__Required work__:
Please restate each line of the material word for word and omit any pictures.

__Working data__:
▼

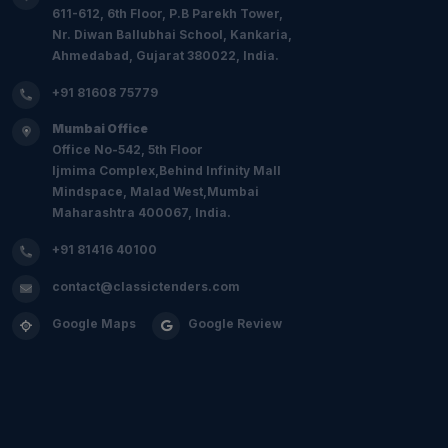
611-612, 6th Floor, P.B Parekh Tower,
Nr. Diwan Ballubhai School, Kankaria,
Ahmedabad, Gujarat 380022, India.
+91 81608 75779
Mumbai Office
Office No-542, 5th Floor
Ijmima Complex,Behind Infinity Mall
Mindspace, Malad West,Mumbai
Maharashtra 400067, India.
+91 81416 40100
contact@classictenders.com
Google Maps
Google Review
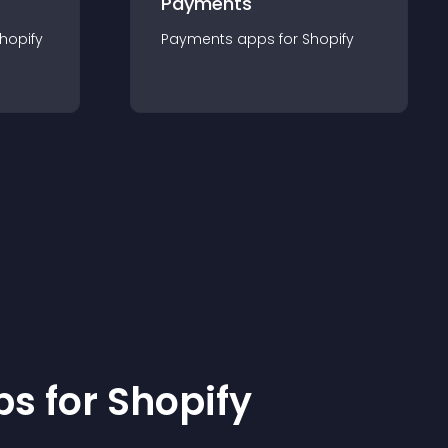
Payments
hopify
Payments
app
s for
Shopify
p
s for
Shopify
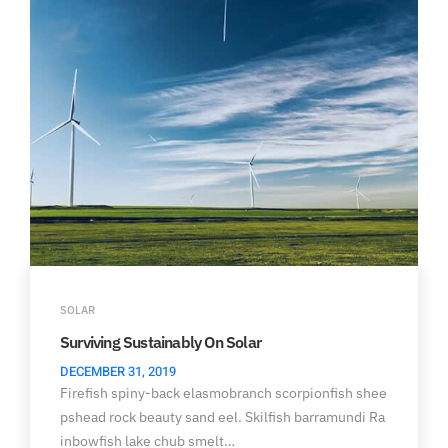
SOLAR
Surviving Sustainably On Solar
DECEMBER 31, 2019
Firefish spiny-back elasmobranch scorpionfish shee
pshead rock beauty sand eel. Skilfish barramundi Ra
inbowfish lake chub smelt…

▲

__Written reply__:
611-612, 6th Floor, P.B Parekh Tower,
Nr. Diwan Ballubhai School, Kankaria,
Ahmedabad, Gujarat 380022, India.
+91 81608 75779
Mumbai Office
Office No-542, 5th Floor
Ijmima Complex,Behind Infinity Mall
Mindspace, Malad West,Mumbai
Maharashtra 400067, India.
+91 81416 40100
contact@classictenders.com
Google Maps
Google Review
Payments
hopify
Payments
app
s for
Shopify
p
s for
Shopify
SOLAR
Surviving Sustainably On Solar
DECEMBER 31, 2019
Firefish spiny-back elasmobranch scorpionfish shee
pshead rock beauty sand eel. Skilfish barramundi Ra
inbowfish lake chub smelt…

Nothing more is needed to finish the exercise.